I wonder how much of a language has to be written in itself to be considered self-hosting. I don't think one would expect that LLVM is replaced, nor the regex library, nor any complex libraries that might be used (I used libgmp in Leaf).
I never thought about how it biases a language towards compilers. Maybe that's why it feels so natural to write compilers in C++. :)
Imagine that aliens land and start selling their bare metal microcontrollers for a price we can't refuse. If my compiler actually emits machine instructions directly, then I can add the new microcontroller to it and produce a compiler for the microcontroller. That's where that benefit of self hosting comes in.
That kind of scenario is simply rare today. Our processor families are kind of entrenched. And LLVM, like FORTRAN for MATLAB, is an assumed environment. If you start assuming LLVM, there's no reason to be self hosting. That being said, self hosting languages can quickly develop LLVM backends, and many have, by treating it as a new machine to port to.
If you think it feels natural in C++, you should try the ML family (Standard ML, Haskell, OCaml). Those languages are deeply optimized for that kind of data manipulation.
Why would emitting machine instructions be better than emitting LLVM IR instructions? Is there some reason to believe that a shared IR would be harder to migrate to a new platform than an exclusive one?
Note, on Leaf I had a Leaf IR, which was already quite low-level. Unlike LLVM IR, Leaf IR still have a tree scope structure.
If you are targeting a new architecture, you probably don't have a way to translate LLVM IR instructions into machine instructions, so you'll have to do it yourself. Again, if the language assumes that you always have a mature environment where LLVM has been ported, it's irrelevant.
I think this is a good point you make. LLVM is good for targetting a family of related systems -- basically Linux, Windows, MacOS. A truly new architecture will either be folded into that family, and thus LLVM will apply, or LLVM won't really help that much.
Though it does target some unusual architectures. I think mainly you'd want to keep it for the shared manpower of optimization. But in Leaf, my IR was low enough that it wouldn't take too much effort to lower it to a target machine code (albeit, it'd be an inefficient machine code compared to LLVM).

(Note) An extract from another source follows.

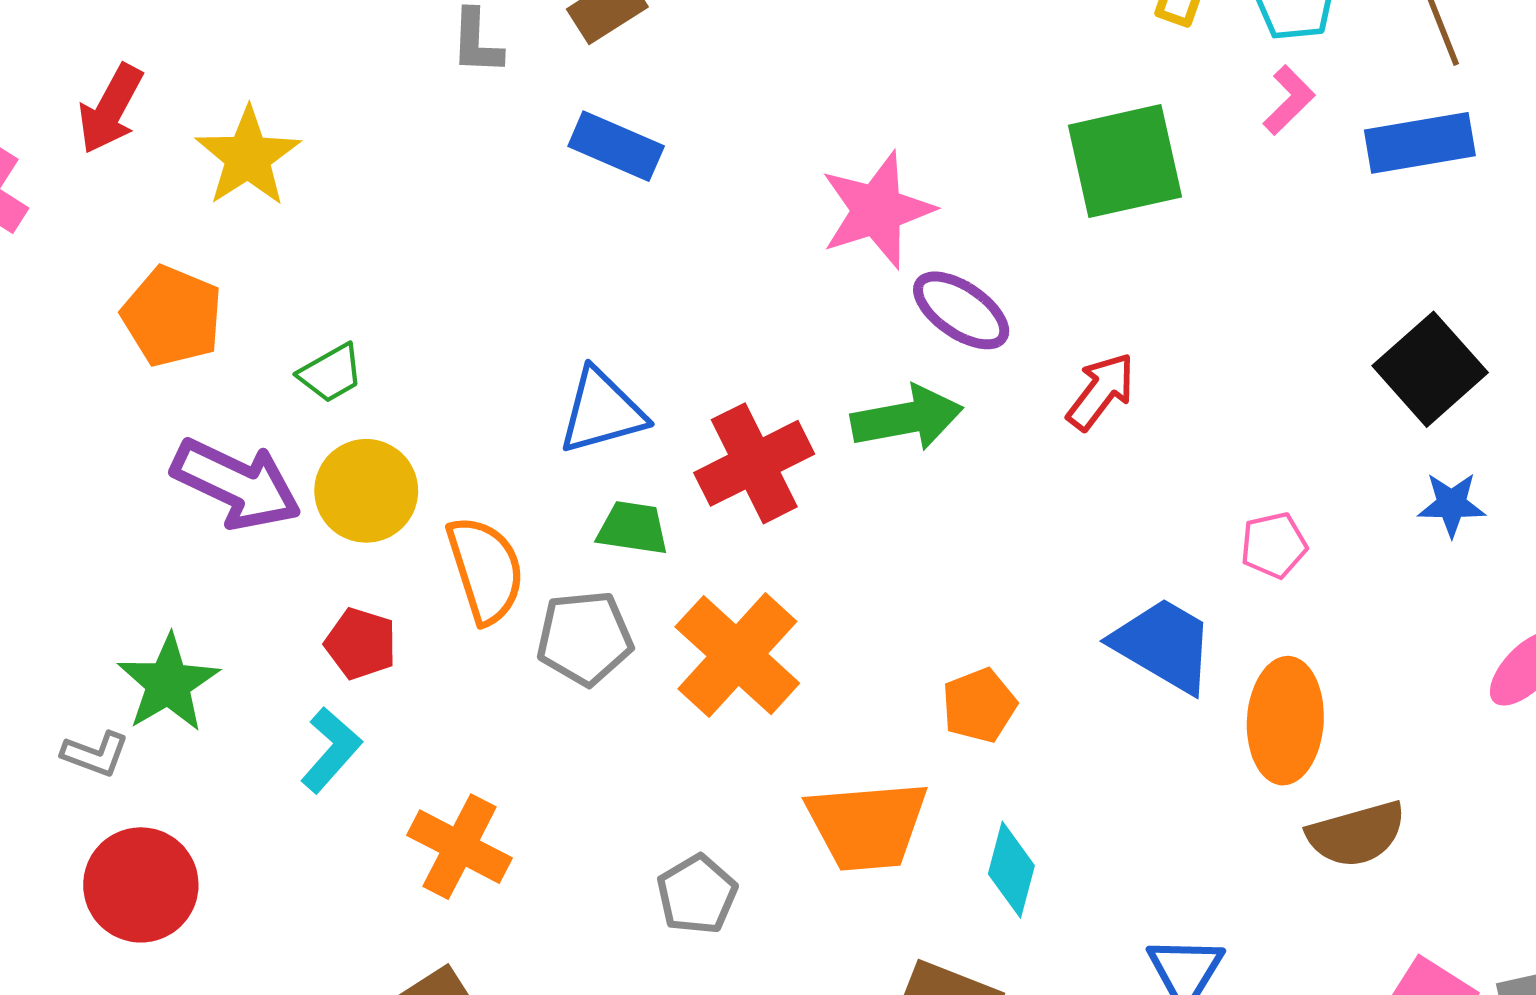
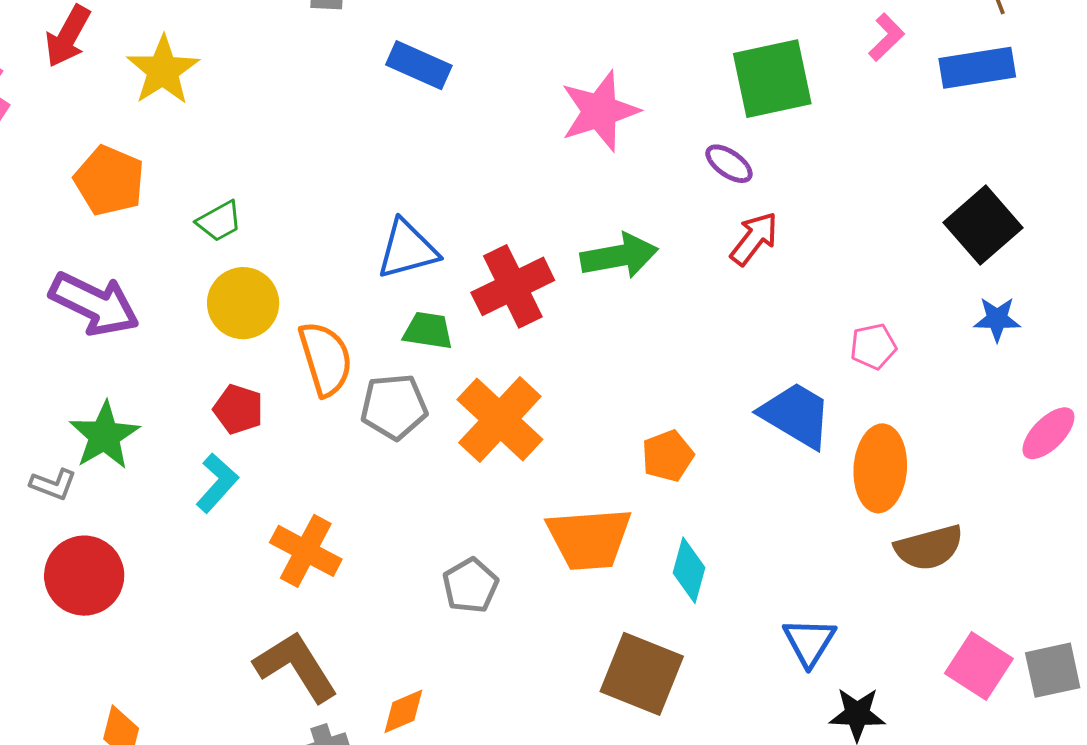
purple ellipse: (961, 310) -> (729, 164), moved, size x0.7
purple arrow: (236, 484) -> (94, 304), moved

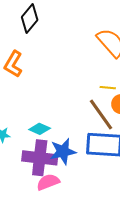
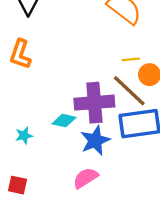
purple cross: (40, 158) -> (94, 103), moved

As long as a language is Turing-complete, a self-hosting compiler is possible; after the development of mid-level languages like C and tools like yacc, putting in the effort to realize it means the language has reached the point of being able to show off. It's an important milestone!
I believe it needs to be more than turing complete, since self-hosting would imply the ability to interact with the environment, the OS, in producing files.
I believe CSS3 is turing complete, though I don't imagine it'd be fun to write any kind of compiler in it. :)
Hehe, yeah I think you'd literally have to act as the CPU to compute things in css3: You'd need to click for each step in the computation manually! 😅 And indeed, having fancy I/O options is not part of the definition of turing completeness.
One cool aspect of self-hosting is that any performance improvements to the language make the compiler faster, which creates a nice positive feedback cycle. It also discourages excessive breaking changes to the language since the language developers have to migrate the compiler itself to every new version and deal with any breakages. That also gives me a degree of confidence in the stability of a language. Python, for example, has had major issues with breaking changes to the language where the upgrade path was unclear. On the other hand, Go is an example of a self-hosted language that makes a point of introducing no breaking changes and only performance improvements to language updates.
On the contra, by not using a shared backend you lose out on all the optimizations that other people are making in the shared back-end, such as in LLVM.
Python's big break is one of the things that motivated my desire to build a language that would have versioned syntaxes. You can slowly improve syntax, without breaking old projects.